HCV diagnosed incident cases will substantially increase following updated guidelines

According to new guidelines published by the US Preventive Services Task Force (USPSTF), hepatitis C virus (HCV) screening will now expand to include all adults ages 18 to 79 years, effectively replacing the 2013 recommendations which limited screening to only high-risk individuals and adults born between 1945 and 1965. With the expanded screening criteria, the number of truly diagnosed incident cases will substantially increase over the next five years, says GlobalData, a leading data and analytics company.

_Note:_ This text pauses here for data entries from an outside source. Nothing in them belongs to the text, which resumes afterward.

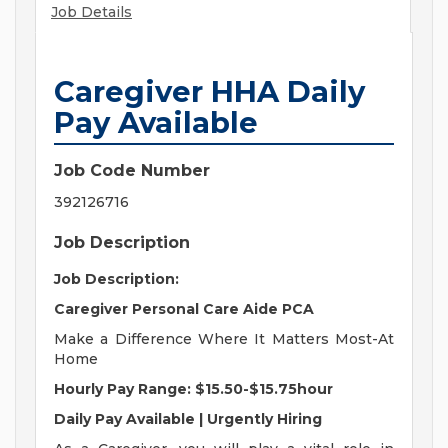
Job Details
Caregiver HHA Daily
Pay Available
Job Code Number
392126716
Job Description
Job Description:
Caregiver Personal Care Aide PCA
Make a Difference Where It Matters Most-At
Home
Hourly Pay Range: $15.50-$15.75hour
Daily Pay Available | Urgently Hiring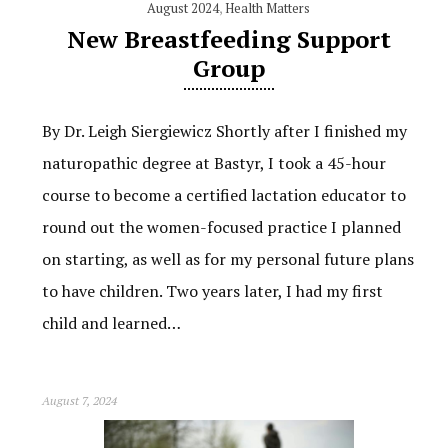
August 2024
,
Health Matters
New Breastfeeding Support
Group
By Dr. Leigh Siergiewicz Shortly after I finished my
naturopathic degree at Bastyr, I took a 45-hour
course to become a certified lactation educator to
round out the women-focused practice I planned
on starting, as well as for my personal future plans
to have children. Two years later, I had my first
child and learned…
August 7, 2024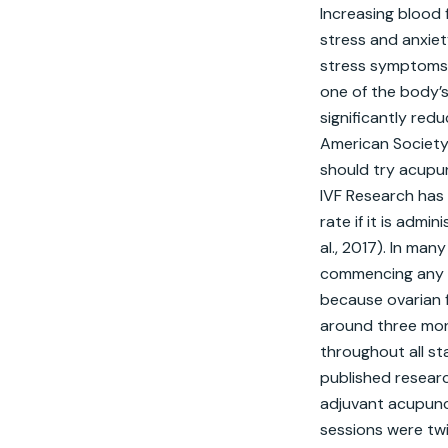
Increasing blood 
stress and anxie
stress symptoms in
one of the body’
significantly redu
American Society 
should try acupun
IVF Research has 
rate if it is admi
al., 2017). In ma
commencing any me
because ovarian f
around three mon
throughout all st
published researc
adjuvant acupun
sessions were tw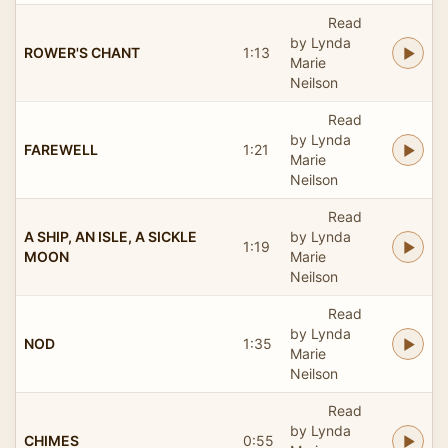
Read
by Lynda
ROWER'S CHANT
1:13
Marie
Neilson
Read
by Lynda
FAREWELL
1:21
Marie
Neilson
Read
A SHIP, AN ISLE, A SICKLE
by Lynda
1:19
MOON
Marie
Neilson
Read
by Lynda
NOD
1:35
Marie
Neilson
Read
by Lynda
CHIMES
0:55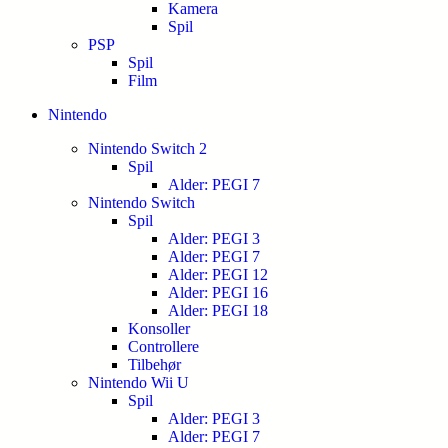
Kamera
Spil
PSP
Spil
Film
Nintendo
Nintendo Switch 2
Spil
Alder: PEGI 7
Nintendo Switch
Spil
Alder: PEGI 3
Alder: PEGI 7
Alder: PEGI 12
Alder: PEGI 16
Alder: PEGI 18
Konsoller
Controllere
Tilbehør
Nintendo Wii U
Spil
Alder: PEGI 3
Alder: PEGI 7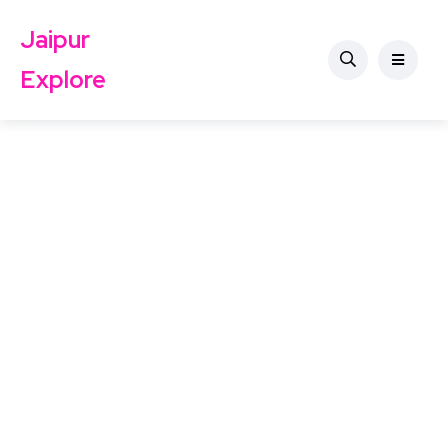
Jaipur
Explore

The updated recommendations come in response to the opioid crisis paired with the high proportion of undiagnosed asymptomatic cases, both of which have driven a significant increase in new cases over the past several years.

According to estimates from the US Centers for Disease Control and Prevention (CDC), new cases of HCV have increased from approximately 30,000 cases in 2013 to 45,000 cases in 2017; a startling 50% increase over a five-year period.

Natasha Karim, Managing Epidemiologist at GlobalData, comments:“With these numbers in mind, it is important to note that the CDC estimates adjust for under-reporting and under-ascertainment, and therefore represent the total incident population of HCV (both diagnosed and undiagnosed cases). The true number of newly diagnosed cases of HCV is far lower due to a high proportion of individuals who present as asymptomatic, and are unaware of their infection status.

“The higher screening uptake will serve to more accurately identify the true burden of HCV, allow for earlier disease detection and improve HCV health outcomes in the US.”